Por fim, enfatiza a complexidade das leis e a necessidade de discernimento nas discussões sobre suas implicações.
Tópicos do artigo
Principais pontos desenvolvidos no texto original
Principais temas abordados no artigo "Juiz das garantias: muito barulho por nem tanto" de Eugênio Pacelli de Oliveira.
- Histórico e Contexto: Discussão sobre a criação do juiz das garantias desde 2009, abordando a proposta de novo CPP e o debate legislativo em torno do tema.
- Funções Jurisdicionais: Análise do artigo 3º-D da Lei 13.964/19, que formaliza a separação de funções entre o juiz que atua na fase de investigação e o que preside o processo penal.
- Impedimento do Juiz: Discussão sobre os efeitos do impedimento do juiz que intervém na fase de investigação e as críticas ao deslocamento do juiz em função do seu papel na investigação.
- Críticas ao Legislativo: Reflexões sobre os deslizes legislativos e a confusão na interpretação dos momentos processuais referentes ao recebimento de denúncia e seu impacto nas normas de impedimento.
- Constitucionalidade da Norma: Justificativa da validade da previsão legislativa que impede o juiz de atuar em fases subsequentes após participar da fase de investigação.
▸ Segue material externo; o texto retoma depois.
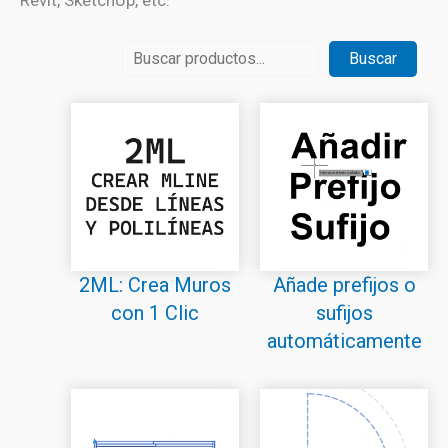
Revit, SketchUp, etc.
Buscar
Buscar
2ML: Crea Muros
Añade prefijos o
con 1 Clic
sufijos
automáticamente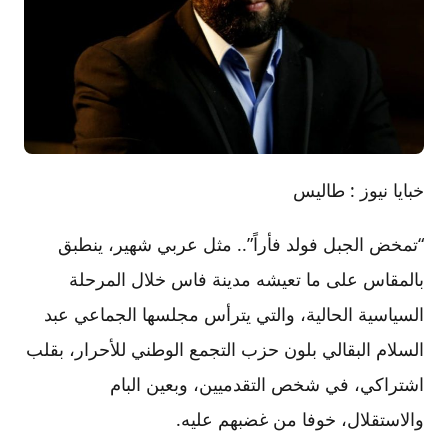
خبايا نيوز : طاليس
“تمخض الجبل فولد فأراً”.. مثل عربي شهير، ينطبق
بالمقاس على ما تعيشه مدينة فاس خلال المرحلة
السياسية الحالية، والتي يترأس مجلسها الجماعي عبد
السلام البقالي بلون حزب التجمع الوطني للأحرار، بقلب
اشتراكي، في شخص التقدميين، وبعين البام
والاستقلال، خوفا من غضبهم عليه.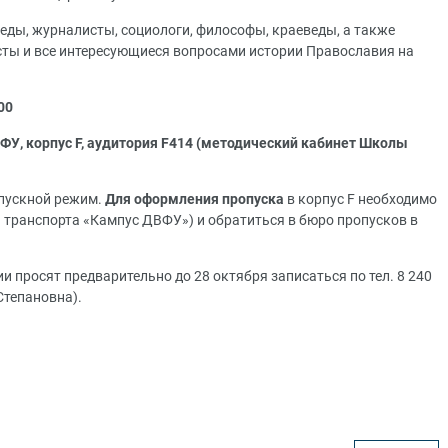
еды, журналисты, социологи, философы, краеведы, а также
сты и все интересующиеся вопросами истории Православия на
00
ВФУ, корпус F, аудитория F414 (методический кабинет Школы
опускной режим.
Для оформления пропуска
в корпус F необходимо
 транспорта «Кампус ДВФУ») и обратиться в бюро пропусков в
 просят предварительно до 28 октября записаться по тел. 8 240
Степановна).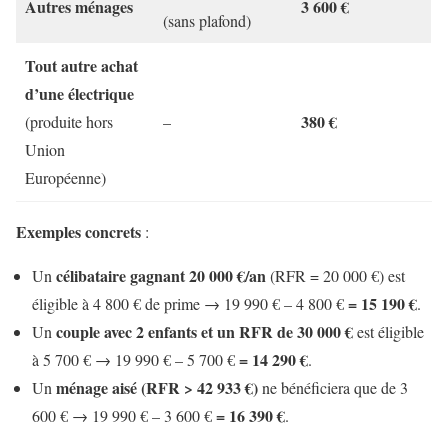
Autres ménages
3 600 €
(sans plafond)
Tout autre achat
d’une électrique
380 €
(produite hors
–
Union
Européenne)
Exemples concrets
:
célibataire gagnant 20 000 €/an
Un
(RFR = 20 000 €) est
= 15 190 €
éligible à 4 800 € de prime → 19 990 € – 4 800 €
.
couple avec 2 enfants et un RFR de 30 000 €
Un
est éligible
= 14 290 €
à 5 700 € → 19 990 € – 5 700 €
.
ménage aisé (RFR > 42 933 €)
Un
ne bénéficiera que de 3
= 16 390 €
600 € → 19 990 € – 3 600 €
.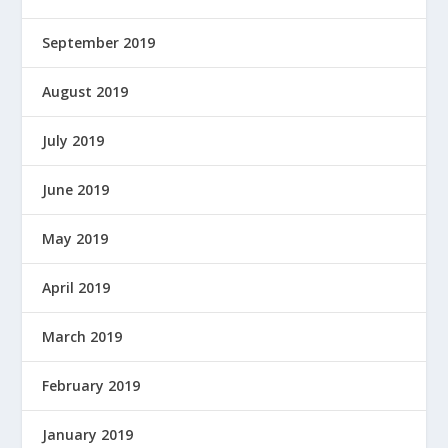
September 2019
August 2019
July 2019
June 2019
May 2019
April 2019
March 2019
February 2019
January 2019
- Implicações nas Comarcas: Análise dos obstáculos que a regra de impedimento pode criar, especialmente em comarcas onde há apenas um juiz disponível.
- Interpretação e Aplicação da Lei: Discussão sobre a necessidade de ajustes hermenêuticos e a aplicabilidade imediata da norma em investigações em curso.
- Audiência do Juiz nas Fases do Processo: Debate sobre a função do juiz da investigação na apreciação da denúncia e sua relação com a imparcialidade do processo.
- Questões sobre o Executivo: Reflexão sobre a singularidade dos tribunais e o impacto da regra de afastamento em órgãos colegiados, como o Supremo Tribunal Federal.
- Conclusão sobre Legislações: Considerações finais sobre as divergências que as leis podem gerar, sublinhando a diferença entre a opinião pública e as normas legais.